> QUOTED PASSAGE:
○ ○ ○ ○

Transport in the Republic of Congo  includes land, air and water modes. Over  of paved roads are in use. The two international airports are Maya-Maya Airport and Pointe Noire Airport. 

The country also has a large port on the Atlantic Ocean at Pointe-Noire, others along the Congo River at Brazzaville and Impfondo.

Railways

The 510 km Congo-Ocean Railway connects Brazzaville and Pointe-Noire. The road uses a 1.067-m gauge.

Timeline
In 2003, concessioning occurred.

In 2006, rail service was suspended by floods and oil shortages.

On 12 April 2007, a South Korean consortium agreed to build a new 800 km railway in the Congo-Brazzaville Republic in return for timber concessions.  The railway would connect Brazzaville to Ouesso in the northwest Sangha region.  A two-year feasibility study would take place before a final agreement with the government and starting construction work on the railway.

○ ○ ○ ○

> DATA FOR REVIEW:

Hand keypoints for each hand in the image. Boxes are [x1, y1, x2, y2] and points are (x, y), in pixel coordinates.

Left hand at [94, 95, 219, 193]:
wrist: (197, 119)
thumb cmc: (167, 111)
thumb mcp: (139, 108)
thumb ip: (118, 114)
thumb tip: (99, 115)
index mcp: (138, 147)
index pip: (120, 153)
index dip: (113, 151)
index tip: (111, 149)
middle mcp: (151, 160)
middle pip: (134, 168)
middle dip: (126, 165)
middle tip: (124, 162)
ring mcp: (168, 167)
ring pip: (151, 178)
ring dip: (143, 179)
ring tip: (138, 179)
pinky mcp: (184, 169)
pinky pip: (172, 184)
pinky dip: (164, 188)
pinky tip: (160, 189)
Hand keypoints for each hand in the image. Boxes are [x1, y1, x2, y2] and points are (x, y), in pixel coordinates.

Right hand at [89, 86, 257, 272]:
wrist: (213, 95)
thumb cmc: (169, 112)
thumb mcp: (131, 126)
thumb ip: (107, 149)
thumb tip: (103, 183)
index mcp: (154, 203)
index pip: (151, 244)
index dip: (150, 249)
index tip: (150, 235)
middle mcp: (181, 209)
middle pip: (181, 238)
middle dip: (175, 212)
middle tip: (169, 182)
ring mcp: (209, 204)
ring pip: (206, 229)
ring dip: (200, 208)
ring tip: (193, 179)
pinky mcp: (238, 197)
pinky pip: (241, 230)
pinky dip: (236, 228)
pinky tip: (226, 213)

○ ○ ○ ○

> TASK REQUIREMENTS:
(a) From the transport in the Republic of Congo text above, copy the part from "The 510 km Congo-Ocean" up to and including "on the railway.".
(b) Translate this sentence from the transport in the Republic of Congo text into Spanish: "The railway would connect Brazzaville to Ouesso in the northwest Sangha region."

> ANSWERS BY ITEM NUMBER:
(a)
The 510 km Congo-Ocean Railway connects Brazzaville and Pointe-Noire. The road uses a 1.067-m gauge.

Timeline
In 2003, concessioning occurred.

In 2006, rail service was suspended by floods and oil shortages.

On 12 April 2007, a South Korean consortium agreed to build a new 800 km railway in the Congo-Brazzaville Republic in return for timber concessions.  The railway would connect Brazzaville to Ouesso in the northwest Sangha region.  A two-year feasibility study would take place before a final agreement with the government and starting construction work on the railway.

(b) El ferrocarril conectaría Brazzaville con Ouesso, en la región de Sangha, en el noroeste.